• _Compito da svolgere A_
Nell'articolo sul timore di una quarta ondata di Covid, perché nel 2022 sarebbe ancora più difficile accettare di dover convivere con restrizioni e vaccinazioni? Rispondi in una o due frasi.
• _Compito da svolgere B_
Riprendi l'articolo sulla quarta ondata di Covid temuta da Giorgio Parisi e proseguilo dall'ultima frase riportata.

• _Estratto fornito_

Terza ondata Covid in Italia? Il fisico Parisi: «Inizio a temere la quarta»

Terza ondata Covid in Italia? Il fisico Parisi: «Inizio a temere la quarta»

Coronavirus in Italia, lo scienziato di fama internazionale Giorgio Parisi ha spiegato il suo punto di vista.

Terza ondata Covid in atto in Italia ? Forse, ma c’è il timore di un quarta. Addirittura per il prossimo inverno. Sono parole significative e riportate dal Corriere della Sera del 2 marzo 2021 nell’ambito di un’intervista rilasciata da Giorgio Parisi. Quest’ultimo viene considerato uno dei fisici con la maggiore autorevolezza a livello mondiale, nonché presidente dell’Accademia Nazionale dei Lincei.

Ed è difficile digerire l’idea che persino tra un anno si debba fare ancora i conti con restrizioni, necessità di vaccinarsi e l’idea che il coronavirus possa ancora condizionare la vita. A maggior ragione nel 2022 quando, di fatto, saranno passati due anni dall’inizio della pandemia.

Tuttavia, è sufficiente approfondire l’eventualità sostenuta dallo scienziato per capire che, quantomeno la necessità di essere “pronti” a prevenire il problema, è una necessità da conoscere.

• _Dati forniti_
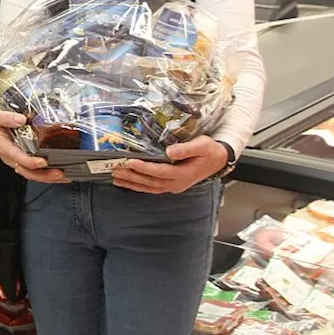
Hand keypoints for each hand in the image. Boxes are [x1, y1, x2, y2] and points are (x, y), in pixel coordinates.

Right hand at [0, 108, 67, 184]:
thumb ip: (6, 117)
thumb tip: (20, 119)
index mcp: (5, 148)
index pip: (18, 158)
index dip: (31, 162)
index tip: (43, 162)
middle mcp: (12, 157)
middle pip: (28, 172)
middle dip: (45, 175)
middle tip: (60, 174)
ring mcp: (18, 160)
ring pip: (33, 174)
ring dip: (49, 177)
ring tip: (64, 177)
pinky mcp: (23, 160)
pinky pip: (35, 171)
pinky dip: (47, 174)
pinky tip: (59, 173)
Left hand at [111, 136, 227, 193]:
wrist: (218, 160)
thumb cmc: (209, 151)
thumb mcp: (202, 145)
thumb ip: (186, 148)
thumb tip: (170, 151)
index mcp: (184, 174)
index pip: (160, 171)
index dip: (144, 167)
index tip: (130, 161)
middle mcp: (176, 183)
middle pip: (151, 181)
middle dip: (132, 176)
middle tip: (116, 169)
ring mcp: (173, 186)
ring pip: (149, 187)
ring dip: (132, 183)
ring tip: (115, 177)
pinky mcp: (170, 185)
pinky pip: (151, 188)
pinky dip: (138, 186)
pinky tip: (126, 183)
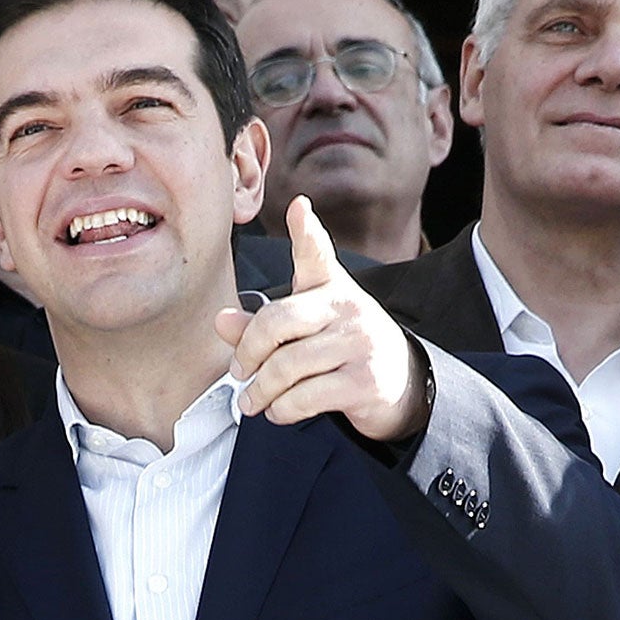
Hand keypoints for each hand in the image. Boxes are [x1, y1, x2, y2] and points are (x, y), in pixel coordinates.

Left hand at [216, 195, 429, 442]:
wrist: (400, 385)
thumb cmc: (342, 350)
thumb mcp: (305, 330)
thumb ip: (260, 326)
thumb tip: (220, 321)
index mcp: (332, 288)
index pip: (316, 255)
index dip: (306, 230)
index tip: (299, 207)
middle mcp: (348, 308)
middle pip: (277, 322)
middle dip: (248, 353)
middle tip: (239, 372)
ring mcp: (359, 344)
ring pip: (286, 367)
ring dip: (260, 391)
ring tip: (252, 400)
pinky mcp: (365, 381)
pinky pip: (305, 397)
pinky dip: (282, 410)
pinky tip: (279, 411)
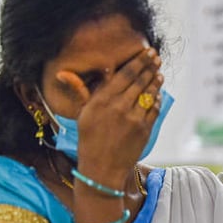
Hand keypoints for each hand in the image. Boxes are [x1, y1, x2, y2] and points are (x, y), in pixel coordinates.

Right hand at [59, 48, 162, 181]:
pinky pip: (154, 109)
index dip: (138, 61)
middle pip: (139, 80)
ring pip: (149, 93)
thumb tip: (63, 73)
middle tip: (156, 56)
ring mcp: (134, 119)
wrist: (101, 170)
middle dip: (150, 66)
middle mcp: (118, 107)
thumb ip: (81, 91)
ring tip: (159, 73)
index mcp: (102, 101)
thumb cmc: (89, 140)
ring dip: (155, 81)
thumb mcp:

• _Risposta A_
L'idea sarebbe ancora più difficile da digerire nel 2022 perché a quel punto saranno passati due anni dall'inizio della pandemia.

• _Risposta B_
Ondata Covid in Italia, terza potrebbe non essere l’ultima

«Io - ha detto Giorgio Parisi - non sono preoccupato soltanto per la terza ondata che è in corso, ma inizio a temere per la quarta che potrebbe arrivare il prossimo inverno.»

«Se dovessero - ha evidenziato - spuntare nuove varianti che sfuggono ai vaccini attuali è necessaria una campagna vaccinale di richiamo a dicembre-gennaio. Ma bisogna pensarla ora».

Parole che, in qualche modo, paiono riferirsi ad aspetti noti. Da una parte c’è, infatti, la possibilità che possano emergere mutazioni sfavorevoli del virus per le quali potrebbe servire un aggiornamento del vaccino. Circostanza, quella di un possibile richiamo, che tra l’altro è già stata avanzata come ipotesi da diversi scienziati.

E, in questo caso, dovrà essere la scienza a farsi trovare pronta, sebbene è già noto ad esempio come i vaccini ad mRna diano la possibilità di una possibile nuova taratura in tempi relativamente brevi.

Quarta ondata Covid in Italia? La necessità di essere «pronti»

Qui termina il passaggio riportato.